When I was a girl, every fairy tale had a happy ending; and every story was a fairy tale. Then, I got older, and fairy tales didn't come true anymore. Life got hard; bad things happened. Every story didn't end happily ever after: my sister died; my baby died; I had to move (across the country) because of a job transfer; life really didn't look happy at all. Added to my own heartache was the pain of watching my daughters learn that every story doesn't have a happy ending.
We recently found out we were going to have a baby. After 9 pregnancies and 4 miscarriages (two late ones), my husband and I were nervous. We knew that not every pregnancy ended with a healthy baby; sometimes it ended in the hospital with a dead baby and empty arms! So, we didn't tell people for over 3 months. By that time, our girls had guessed and were extremely excited. As you can imagine, word spread quickly. For our oldest daughter, though, who best remembers our previous losses and experienced her own grief most deeply, the news brought not only excitement, but also fear. As a mom, that was hard.
When we found out that the baby I carried had a 1:80 chance of having Trisomy 18 (you can get more information at http://www.geocities.com/wilsfordmindy/), I experienced a totally new kind of fear. Because we didn't know if the baby was healthy or not, we chose not to tell our children, but they could tell Mom was upset about something. The waiting was excruciating. For one week, we were waiting for a second result, to see if perhaps the first was an anomoly. It wasn't. Then, we spent another week waiting for the ultrasound, wondering if the doctor would even be able to tell anything and what our next step might be. Each day was long and as the ultrasound drew closer, it became more and more difficult not to be anxious.
Romans 8:28 is a verse may churchgoers will recognize. The verse says "All things work together for good for those who love God and are called according to His purpose." You hear it outside church circles as well, but few realize it is a Biblical principle. Growing up in church, I thought those words translated, "God will fix-up my mix-ups and life will feel good; every story will have a happy ending, even the ones where I make all the wrong choices and the mix-ups are totaly my fault." Unfortunately, as you well know, I was completely wrong. All things do work out for good, but not all things feel good, nor are all things good in and of themselves.
Matthew 6:33 and 34 say, basically, not to worry about tomorrow, because tomorrow has its own problems. Today's trouble is enough for today. Instead, seek God's kingdom (or keep your eyes on Jesus) and He will take care of the details. It isn't any more a promise of fairy tale endings than Romans 8:28, but a great admonition not to borrow trouble.
Phillipians 4:8 says to think about what is true, honorable, right, pure, lovely, whatever is of good repute; if there is anything excellent and anything worthy of praise, this is what you should focus on. Thinking about a baby with a chromosomal abnormality that is considered "incompatible with life" does NOT fit this description, but it was hard, as we waited, not to imagine the worst.
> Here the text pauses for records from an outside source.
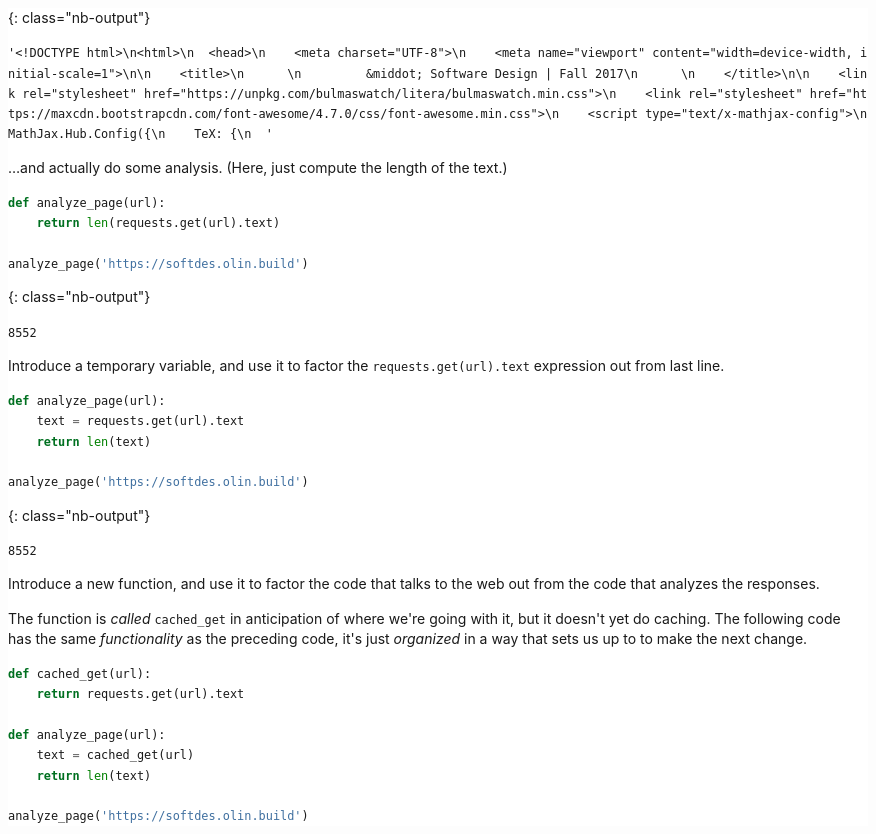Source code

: {: class="nb-output"}




    '<!DOCTYPE html>\n<html>\n  <head>\n    <meta charset="UTF-8">\n    <meta name="viewport" content="width=device-width, initial-scale=1">\n\n    <title>\n      \n         &middot; Software Design | Fall 2017\n      \n    </title>\n\n    <link rel="stylesheet" href="https://unpkg.com/bulmaswatch/litera/bulmaswatch.min.css">\n    <link rel="stylesheet" href="https://maxcdn.bootstrapcdn.com/font-awesome/4.7.0/css/font-awesome.min.css">\n    <script type="text/x-mathjax-config">\n  MathJax.Hub.Config({\n    TeX: {\n  '




…and actually do some analysis. (Here, just compute the length of the text.)


```python
def analyze_page(url):
    return len(requests.get(url).text)

analyze_page('https://softdes.olin.build')
```

{: class="nb-output"}




    8552




Introduce a temporary variable, and use it to factor the `requests.get(url).text` expression out from last line.


```python
def analyze_page(url):
    text = requests.get(url).text
    return len(text)

analyze_page('https://softdes.olin.build')
```

{: class="nb-output"}




    8552




Introduce a new function, and use it to factor the code that talks to the web out from the code that analyzes the responses.

The function is *called* `cached_get` in anticipation of where we're going with it, but it doesn't yet do caching. The following code has the same *functionality* as the preceding code, it's just *organized* in a way that sets us up to to make the next change.


```python
def cached_get(url):
    return requests.get(url).text

def analyze_page(url):
    text = cached_get(url)
    return len(text)

analyze_page('https://softdes.olin.build')
```
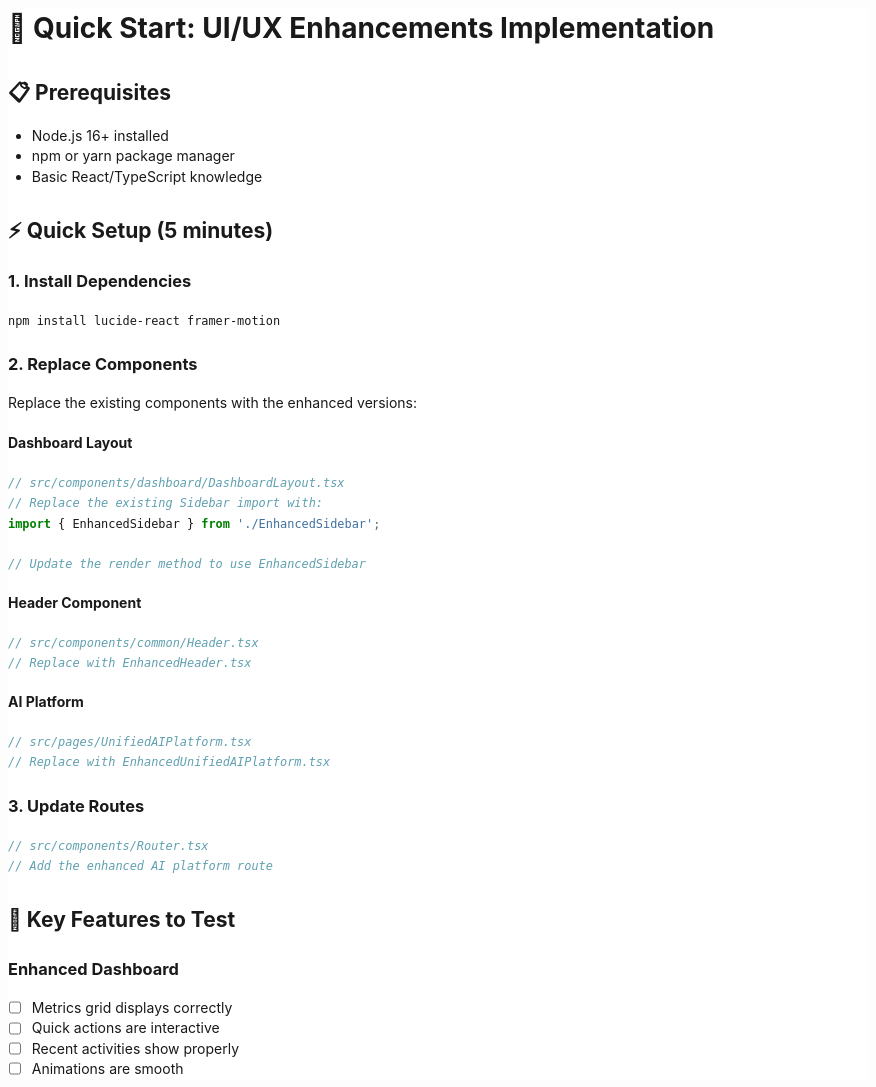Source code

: # 🚀 Quick Start: UI/UX Enhancements Implementation

## 📋 **Prerequisites**
- Node.js 16+ installed
- npm or yarn package manager
- Basic React/TypeScript knowledge

## ⚡ **Quick Setup (5 minutes)**

### 1. **Install Dependencies**
```bash
npm install lucide-react framer-motion
```

### 2. **Replace Components**
Replace the existing components with the enhanced versions:

#### **Dashboard Layout**
```typescript
// src/components/dashboard/DashboardLayout.tsx
// Replace the existing Sidebar import with:
import { EnhancedSidebar } from './EnhancedSidebar';

// Update the render method to use EnhancedSidebar
```

#### **Header Component**
```typescript
// src/components/common/Header.tsx
// Replace with EnhancedHeader.tsx
```

#### **AI Platform**
```typescript
// src/pages/UnifiedAIPlatform.tsx
// Replace with EnhancedUnifiedAIPlatform.tsx
```

### 3. **Update Routes**
```typescript
// src/components/Router.tsx
// Add the enhanced AI platform route
```

## 🎨 **Key Features to Test**

### **Enhanced Dashboard**
- [ ] Metrics grid displays correctly
- [ ] Quick actions are interactive
- [ ] Recent activities show properly
- [ ] Animations are smooth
As a spiritual life coach, I knew borrowing trouble wasn't what I wanted to do. Instead of going where my mind naturally wanted to run, I chose to focus on what was true. John 3:16 says that God loves the whole world, including me. Psalm 91 says that he who dwells in the secret place of the Most High shall abide under the shadow of the Almighty; a comforting thought. Romans 8:28 is just as true in the midst of a storm as it is when life is good, and I thought about that. Over and over in my mind ran the words to an old hymn, "Be still my soul. The Lord is on thy side. Bear patiently the cross of grief and pain. Leave to thy God to order and provide; in every change, He faithful will remain. Be still, my soul: thy best, thy heavenly Friend through thorny ways leads to a joyful end."
Fortunately for us, this time the story has a happy ending. A detailed ultrasound revealed a healthy and normal baby boy - our first (and probably only) son! Though this fairy tale is on its way to a happily ever after ending, it is not a guarantee. More than a happy ending, though, I wanted to keep my eyes on Jesus as I walked the lonely road of fear and doubt. It was not fun, nor was it easy, but God's grace was enough. He held me tight in the midst of my fear, and together we weathered the storms that buffeted my faith. How thankful I am to know Jesus is in my heart, and that His promise to never leave me or forsake me applies even when my story doesn't end happily ever after and life doesn't feel good. My circumstances don't determine what is in my heart. A relationship with Jesus does.